The rubbish bin in the house has three compartments. Bio waste (food scraps) goes in the front compartment, juice and milk cartons go into the back right and everything else goes into the back left.
Our hosts left instructions on what went into each bin and here they are. The blue is for paper. The brown is for bio waste and the black is for residual waste.
Collection was on a Wednesday so Tuesday evening, the bins appeared on the street.
However, there is a wild card. A clear plastic bag may also be placed out there and it contains the juice and milk cartons (from the back right of the triple bin).
Most put their extra plastic bag (s) with the bins. This house was an exception.
One just had a bag, no bins.
And so we rolled out the bins and lined them up with the others. It seemed to work since the bins were emptied.
That is part one of the rubbish collection. Now we move onto part two.
Glass bottles are to be thrown into these large steel cylinders. Of course the bottles must be separated into green, brown and clear.
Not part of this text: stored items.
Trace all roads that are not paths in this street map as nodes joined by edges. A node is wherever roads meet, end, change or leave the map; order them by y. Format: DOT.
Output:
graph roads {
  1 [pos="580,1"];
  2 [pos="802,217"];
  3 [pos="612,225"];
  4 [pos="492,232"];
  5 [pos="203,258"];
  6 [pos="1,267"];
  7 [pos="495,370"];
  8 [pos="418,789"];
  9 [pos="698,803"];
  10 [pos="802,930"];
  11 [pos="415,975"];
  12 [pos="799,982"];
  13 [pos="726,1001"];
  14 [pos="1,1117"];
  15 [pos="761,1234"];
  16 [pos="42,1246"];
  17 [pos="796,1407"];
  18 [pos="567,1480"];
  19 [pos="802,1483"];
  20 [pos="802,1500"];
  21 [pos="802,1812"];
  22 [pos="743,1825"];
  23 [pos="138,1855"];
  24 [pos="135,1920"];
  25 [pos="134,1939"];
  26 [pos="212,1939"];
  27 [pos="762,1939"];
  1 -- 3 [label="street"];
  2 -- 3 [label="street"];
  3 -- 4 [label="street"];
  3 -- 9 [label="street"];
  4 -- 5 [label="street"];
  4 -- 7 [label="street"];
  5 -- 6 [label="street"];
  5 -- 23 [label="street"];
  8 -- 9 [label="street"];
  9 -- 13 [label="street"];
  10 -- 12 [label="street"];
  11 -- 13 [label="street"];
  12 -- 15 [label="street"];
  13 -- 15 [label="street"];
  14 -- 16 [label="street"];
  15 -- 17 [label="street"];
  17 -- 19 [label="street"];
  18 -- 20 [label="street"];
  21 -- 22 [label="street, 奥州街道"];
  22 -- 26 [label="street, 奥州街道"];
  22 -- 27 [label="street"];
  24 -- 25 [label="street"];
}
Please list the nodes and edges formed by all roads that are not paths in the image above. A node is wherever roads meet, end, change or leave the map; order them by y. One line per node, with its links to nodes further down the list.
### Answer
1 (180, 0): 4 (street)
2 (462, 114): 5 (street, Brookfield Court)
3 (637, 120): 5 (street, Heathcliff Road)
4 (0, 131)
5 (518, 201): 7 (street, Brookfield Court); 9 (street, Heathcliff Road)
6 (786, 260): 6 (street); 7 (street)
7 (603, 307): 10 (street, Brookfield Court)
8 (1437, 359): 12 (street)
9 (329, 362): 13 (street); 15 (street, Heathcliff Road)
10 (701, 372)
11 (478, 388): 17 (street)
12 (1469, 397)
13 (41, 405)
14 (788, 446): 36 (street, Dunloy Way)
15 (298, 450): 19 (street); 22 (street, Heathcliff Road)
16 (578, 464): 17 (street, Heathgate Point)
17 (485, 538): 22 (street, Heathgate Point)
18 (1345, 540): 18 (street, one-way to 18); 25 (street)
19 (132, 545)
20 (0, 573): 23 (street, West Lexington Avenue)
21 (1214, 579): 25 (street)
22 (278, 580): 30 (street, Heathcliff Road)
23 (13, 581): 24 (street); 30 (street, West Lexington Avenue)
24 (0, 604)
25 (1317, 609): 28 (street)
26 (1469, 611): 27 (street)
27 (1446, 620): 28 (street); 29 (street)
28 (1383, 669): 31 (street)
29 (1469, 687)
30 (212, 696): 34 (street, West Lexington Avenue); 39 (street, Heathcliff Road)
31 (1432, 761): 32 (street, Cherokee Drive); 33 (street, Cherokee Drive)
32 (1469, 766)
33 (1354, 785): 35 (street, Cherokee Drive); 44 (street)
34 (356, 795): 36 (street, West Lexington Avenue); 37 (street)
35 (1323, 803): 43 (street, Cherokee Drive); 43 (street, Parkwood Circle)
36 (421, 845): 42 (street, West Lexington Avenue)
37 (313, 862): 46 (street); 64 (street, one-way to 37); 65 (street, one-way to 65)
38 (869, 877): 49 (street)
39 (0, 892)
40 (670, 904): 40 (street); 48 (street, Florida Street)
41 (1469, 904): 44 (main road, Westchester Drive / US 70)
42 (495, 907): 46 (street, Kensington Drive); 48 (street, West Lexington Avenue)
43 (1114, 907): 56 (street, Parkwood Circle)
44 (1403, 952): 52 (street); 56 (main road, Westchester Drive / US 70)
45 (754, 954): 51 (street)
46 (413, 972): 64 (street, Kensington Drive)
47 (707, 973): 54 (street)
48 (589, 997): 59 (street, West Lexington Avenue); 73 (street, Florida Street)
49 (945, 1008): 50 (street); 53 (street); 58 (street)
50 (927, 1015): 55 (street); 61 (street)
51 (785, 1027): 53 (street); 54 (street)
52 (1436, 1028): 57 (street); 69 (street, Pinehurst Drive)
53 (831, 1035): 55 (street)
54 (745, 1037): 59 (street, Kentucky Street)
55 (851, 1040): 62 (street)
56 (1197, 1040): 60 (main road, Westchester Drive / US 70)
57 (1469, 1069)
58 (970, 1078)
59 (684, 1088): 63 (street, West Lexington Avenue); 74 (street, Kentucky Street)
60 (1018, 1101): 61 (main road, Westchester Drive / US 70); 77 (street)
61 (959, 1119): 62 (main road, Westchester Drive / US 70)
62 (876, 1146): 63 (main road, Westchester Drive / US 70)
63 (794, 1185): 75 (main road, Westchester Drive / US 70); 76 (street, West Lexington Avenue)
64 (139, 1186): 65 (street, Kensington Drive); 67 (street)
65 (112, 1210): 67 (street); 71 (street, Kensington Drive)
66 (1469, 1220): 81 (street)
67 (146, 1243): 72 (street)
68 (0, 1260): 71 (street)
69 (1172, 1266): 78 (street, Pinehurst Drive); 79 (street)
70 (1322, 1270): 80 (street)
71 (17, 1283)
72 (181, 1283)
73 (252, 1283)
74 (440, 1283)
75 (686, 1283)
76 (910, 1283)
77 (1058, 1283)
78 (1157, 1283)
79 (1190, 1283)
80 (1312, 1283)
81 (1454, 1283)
Of course, since this is Germany, and an opera must come in three or more acts.
When you buy something that comes in a plastic bottle, a deposit is charged. To get your money back you have to take the bottles back and put them in a special machine which you can find at supermarkets. Lidls and Aldis will only take bottles that were purchased from them.
I suspect there is an act four, but I think you have to be brought up in Germany to know about it. No doubt, RUB101 (Rubbish 101) is a special class that you take in high school.
So if you think I have been unkind to the Germans, consider what our exchange family will have to go through to deal with their rubbish at our house. While there is a trash pickup in our community, we choose to go to the County dump. We have saved enough money over the years to pay for all our travel (the secret to our success).
Cecil County has a very nice dump with an excellent recycling section. However a few years ago they decided to charge $4 to dump your stuff. To get the $4 price, you need to have separated out your recycling stuff. You drive up to a hut at the entrance and give them your drivers licence (to prove you are a county resident) and tell them you have recycling. The young lady then asks for $4 and after paying you are given a receipt. You then drive about 400 yards to the actual dump where you pull up at a stop sign. There, a county dump employee checks your receipt and then asks that you open the boot (trunk) on your car so that he can check that you actually have some and were not telling fibs to the girl at the entrance. Then you drive off to an area where you can throw all your recycling into big bins. They also have stations for old TVs and computers, oils, paints, fluorescent tubes, batteries etc. There is also big bins for general waste.
Since our exchange was for five weeks, we made special arrangements for our German family to get a special letter of authorization to allow them to use the dump. We have also talked to some of our friends in the community who have their trash picked up about letting the German family put their rubbish out with their stuff.